On squaring both sides, we get
\( \Rightarrow n = \frac{p^2}{q^2} \)
\( p^2 = nq^2 \) ...(i)
\( \Rightarrow n \) divides \( p^2 \)
[Let p be a prime number. If p divided \( a^2 \) then p divides \( a \), where a is a positive integer]
\( \Rightarrow n \) divides \( p \) ...(ii)
Let \( p = nm \), where \( m \) is any integer.
\( \Rightarrow p^2 = n^2 m^2 \)
(i) \( \Rightarrow n^2 m^2 = nq^2 \)
\( \Rightarrow q^2 = nm^2 \)
\( \Rightarrow n \) divides \( q^2 \)
\( \Rightarrow n \) divides \( q \) ...(iii)
[Let p be a prime number. If p divided \( a^2 \) then p divides \( a \), where a is a positive integer]
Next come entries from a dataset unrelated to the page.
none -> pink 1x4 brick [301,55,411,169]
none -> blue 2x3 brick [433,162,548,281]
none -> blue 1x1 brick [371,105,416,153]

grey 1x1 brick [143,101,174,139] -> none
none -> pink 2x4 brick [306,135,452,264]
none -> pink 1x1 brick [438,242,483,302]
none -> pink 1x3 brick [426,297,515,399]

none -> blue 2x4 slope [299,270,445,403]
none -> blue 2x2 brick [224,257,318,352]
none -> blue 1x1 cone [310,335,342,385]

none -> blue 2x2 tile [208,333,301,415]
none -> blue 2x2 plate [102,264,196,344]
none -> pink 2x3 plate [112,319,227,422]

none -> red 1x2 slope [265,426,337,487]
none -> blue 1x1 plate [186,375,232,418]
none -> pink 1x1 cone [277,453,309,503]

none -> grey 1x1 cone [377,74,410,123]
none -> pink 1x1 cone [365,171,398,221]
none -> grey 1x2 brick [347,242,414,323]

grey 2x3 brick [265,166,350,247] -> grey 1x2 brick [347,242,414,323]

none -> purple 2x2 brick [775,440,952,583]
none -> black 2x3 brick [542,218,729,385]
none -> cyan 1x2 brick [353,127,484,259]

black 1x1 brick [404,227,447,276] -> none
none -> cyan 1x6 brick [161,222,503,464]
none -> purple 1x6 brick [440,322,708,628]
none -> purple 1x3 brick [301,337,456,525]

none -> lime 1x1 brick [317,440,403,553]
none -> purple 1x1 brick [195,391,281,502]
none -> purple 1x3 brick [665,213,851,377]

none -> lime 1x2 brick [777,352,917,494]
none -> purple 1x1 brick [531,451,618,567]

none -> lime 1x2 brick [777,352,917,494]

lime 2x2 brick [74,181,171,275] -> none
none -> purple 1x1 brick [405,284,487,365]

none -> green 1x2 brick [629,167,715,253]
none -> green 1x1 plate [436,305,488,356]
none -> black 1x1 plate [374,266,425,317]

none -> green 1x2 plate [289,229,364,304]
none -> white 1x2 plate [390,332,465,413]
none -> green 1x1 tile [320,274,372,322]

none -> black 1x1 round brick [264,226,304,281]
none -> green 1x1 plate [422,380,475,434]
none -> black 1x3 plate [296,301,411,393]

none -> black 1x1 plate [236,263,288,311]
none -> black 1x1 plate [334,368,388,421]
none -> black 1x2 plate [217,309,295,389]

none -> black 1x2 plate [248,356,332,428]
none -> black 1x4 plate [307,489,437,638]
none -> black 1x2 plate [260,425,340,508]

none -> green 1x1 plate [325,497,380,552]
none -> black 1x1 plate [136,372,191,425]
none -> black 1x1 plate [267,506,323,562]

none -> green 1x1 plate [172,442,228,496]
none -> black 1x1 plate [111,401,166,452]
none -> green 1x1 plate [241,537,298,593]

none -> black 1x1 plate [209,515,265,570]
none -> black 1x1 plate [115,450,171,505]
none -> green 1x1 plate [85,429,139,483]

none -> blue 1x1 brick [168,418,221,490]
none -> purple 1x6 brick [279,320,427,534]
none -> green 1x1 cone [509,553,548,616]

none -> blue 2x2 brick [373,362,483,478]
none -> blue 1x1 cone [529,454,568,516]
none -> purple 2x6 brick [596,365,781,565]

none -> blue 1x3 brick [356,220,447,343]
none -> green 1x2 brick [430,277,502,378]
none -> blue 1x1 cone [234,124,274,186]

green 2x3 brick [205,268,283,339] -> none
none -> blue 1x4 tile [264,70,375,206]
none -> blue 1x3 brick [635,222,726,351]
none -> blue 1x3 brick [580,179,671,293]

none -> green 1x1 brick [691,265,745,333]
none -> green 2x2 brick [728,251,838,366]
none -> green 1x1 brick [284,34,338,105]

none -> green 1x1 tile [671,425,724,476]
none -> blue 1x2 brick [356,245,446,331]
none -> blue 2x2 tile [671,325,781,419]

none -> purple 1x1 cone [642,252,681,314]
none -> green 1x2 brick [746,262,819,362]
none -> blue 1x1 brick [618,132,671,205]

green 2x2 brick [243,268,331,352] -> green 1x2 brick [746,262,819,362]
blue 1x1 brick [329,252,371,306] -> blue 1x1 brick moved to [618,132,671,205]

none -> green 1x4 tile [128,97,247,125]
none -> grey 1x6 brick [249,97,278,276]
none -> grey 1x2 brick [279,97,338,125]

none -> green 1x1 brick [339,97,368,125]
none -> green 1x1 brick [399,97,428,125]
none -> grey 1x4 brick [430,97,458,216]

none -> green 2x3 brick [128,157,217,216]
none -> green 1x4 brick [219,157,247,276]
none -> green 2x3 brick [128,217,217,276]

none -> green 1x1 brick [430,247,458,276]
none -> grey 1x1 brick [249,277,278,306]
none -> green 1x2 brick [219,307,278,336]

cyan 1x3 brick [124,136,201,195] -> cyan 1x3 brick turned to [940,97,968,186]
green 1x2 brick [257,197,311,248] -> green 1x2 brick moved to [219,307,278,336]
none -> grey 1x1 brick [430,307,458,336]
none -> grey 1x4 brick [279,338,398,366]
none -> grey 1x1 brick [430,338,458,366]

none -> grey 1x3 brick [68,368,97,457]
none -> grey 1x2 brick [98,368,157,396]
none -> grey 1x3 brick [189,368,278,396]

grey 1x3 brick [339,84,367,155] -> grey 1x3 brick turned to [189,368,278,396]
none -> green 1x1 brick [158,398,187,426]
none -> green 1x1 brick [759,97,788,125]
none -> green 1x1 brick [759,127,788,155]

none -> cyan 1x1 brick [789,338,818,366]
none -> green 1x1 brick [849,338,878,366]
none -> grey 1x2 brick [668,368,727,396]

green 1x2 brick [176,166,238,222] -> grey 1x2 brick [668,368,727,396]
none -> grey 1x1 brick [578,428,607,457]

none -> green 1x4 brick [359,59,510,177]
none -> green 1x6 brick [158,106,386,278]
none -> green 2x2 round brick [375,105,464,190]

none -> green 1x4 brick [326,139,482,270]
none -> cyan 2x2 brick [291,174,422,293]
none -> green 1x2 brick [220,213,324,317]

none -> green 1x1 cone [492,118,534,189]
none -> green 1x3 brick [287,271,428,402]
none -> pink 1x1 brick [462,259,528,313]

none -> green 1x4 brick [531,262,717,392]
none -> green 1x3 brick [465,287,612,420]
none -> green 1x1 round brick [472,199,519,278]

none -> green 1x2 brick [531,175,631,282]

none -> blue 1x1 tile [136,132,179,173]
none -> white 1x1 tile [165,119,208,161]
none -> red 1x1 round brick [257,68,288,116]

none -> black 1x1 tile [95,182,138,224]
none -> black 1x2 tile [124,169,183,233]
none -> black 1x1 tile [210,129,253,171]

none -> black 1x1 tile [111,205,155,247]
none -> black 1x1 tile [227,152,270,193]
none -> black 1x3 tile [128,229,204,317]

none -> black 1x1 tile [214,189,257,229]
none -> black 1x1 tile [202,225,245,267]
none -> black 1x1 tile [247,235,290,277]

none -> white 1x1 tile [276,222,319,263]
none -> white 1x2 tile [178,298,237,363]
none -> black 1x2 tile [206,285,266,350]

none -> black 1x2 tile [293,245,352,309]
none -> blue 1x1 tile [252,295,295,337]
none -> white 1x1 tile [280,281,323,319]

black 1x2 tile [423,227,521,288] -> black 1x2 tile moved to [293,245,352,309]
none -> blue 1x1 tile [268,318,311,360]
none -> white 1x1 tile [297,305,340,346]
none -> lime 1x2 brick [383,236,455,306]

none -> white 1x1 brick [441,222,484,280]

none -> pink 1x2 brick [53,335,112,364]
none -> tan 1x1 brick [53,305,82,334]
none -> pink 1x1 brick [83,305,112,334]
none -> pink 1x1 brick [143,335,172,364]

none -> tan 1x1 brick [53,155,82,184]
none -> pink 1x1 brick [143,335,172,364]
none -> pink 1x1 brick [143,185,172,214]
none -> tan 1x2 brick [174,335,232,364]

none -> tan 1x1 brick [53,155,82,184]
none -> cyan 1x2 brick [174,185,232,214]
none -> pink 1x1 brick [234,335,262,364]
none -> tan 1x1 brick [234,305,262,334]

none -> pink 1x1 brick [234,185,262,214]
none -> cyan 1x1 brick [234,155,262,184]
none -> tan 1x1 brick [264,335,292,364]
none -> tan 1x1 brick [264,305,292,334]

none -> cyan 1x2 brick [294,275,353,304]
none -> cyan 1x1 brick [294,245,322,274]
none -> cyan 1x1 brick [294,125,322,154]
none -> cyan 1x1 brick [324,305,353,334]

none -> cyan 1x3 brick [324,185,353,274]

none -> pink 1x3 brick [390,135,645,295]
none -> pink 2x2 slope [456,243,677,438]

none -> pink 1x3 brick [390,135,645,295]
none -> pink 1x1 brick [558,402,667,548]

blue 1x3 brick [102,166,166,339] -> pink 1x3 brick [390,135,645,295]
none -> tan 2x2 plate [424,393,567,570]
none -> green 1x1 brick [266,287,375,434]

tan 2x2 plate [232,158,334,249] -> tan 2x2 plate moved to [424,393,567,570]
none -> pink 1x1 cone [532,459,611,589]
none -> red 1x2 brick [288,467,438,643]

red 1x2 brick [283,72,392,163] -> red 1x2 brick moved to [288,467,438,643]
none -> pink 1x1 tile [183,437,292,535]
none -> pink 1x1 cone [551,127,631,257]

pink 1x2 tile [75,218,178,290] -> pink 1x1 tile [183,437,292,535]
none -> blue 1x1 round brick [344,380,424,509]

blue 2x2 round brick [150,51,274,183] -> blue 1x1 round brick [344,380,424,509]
From (ii) and (iii), \( n \) is a common factor of both \( p \) and \( q \) which contradicts the assumption that \( p \) and \( q \) are co-prime integer.
So, our supposition is wrong, \( \sqrt{n} \) is an irrational number.

Question. The decimal expansions of some real numbers are given below. In each case, decide whether they are rational or not. If they are rational, write it in the form \( \frac{p}{q} \). What can you say about the prime factors of q?
(A) 0.140140014000140000 ...
(B) \( 0.\overline{16} \)
Answer: (A) We have, 0.140140014000140000... a non-terminating and non-repeating decimal expansion. So it is irrational. It cannot be written in the form of \( \frac{p}{q} \).
(B) We have, \( 0.\overline{16} \) a non-terminating but repeating decimal expansion. So it is rational.
Let \( x = 0.\overline{16} \)
Then, \( x = 0.1616... \) ...(i)
\( 100x = 16.1616 \) ...(ii)
On subtracting (i) from (ii), we get
\( 100x - x = 16.1616 - 0.1616 \)
\( \Rightarrow 99x = 16 \Rightarrow x = \frac{16}{99} \)
The denominator (\( q \)) has factors other than 2 or 5.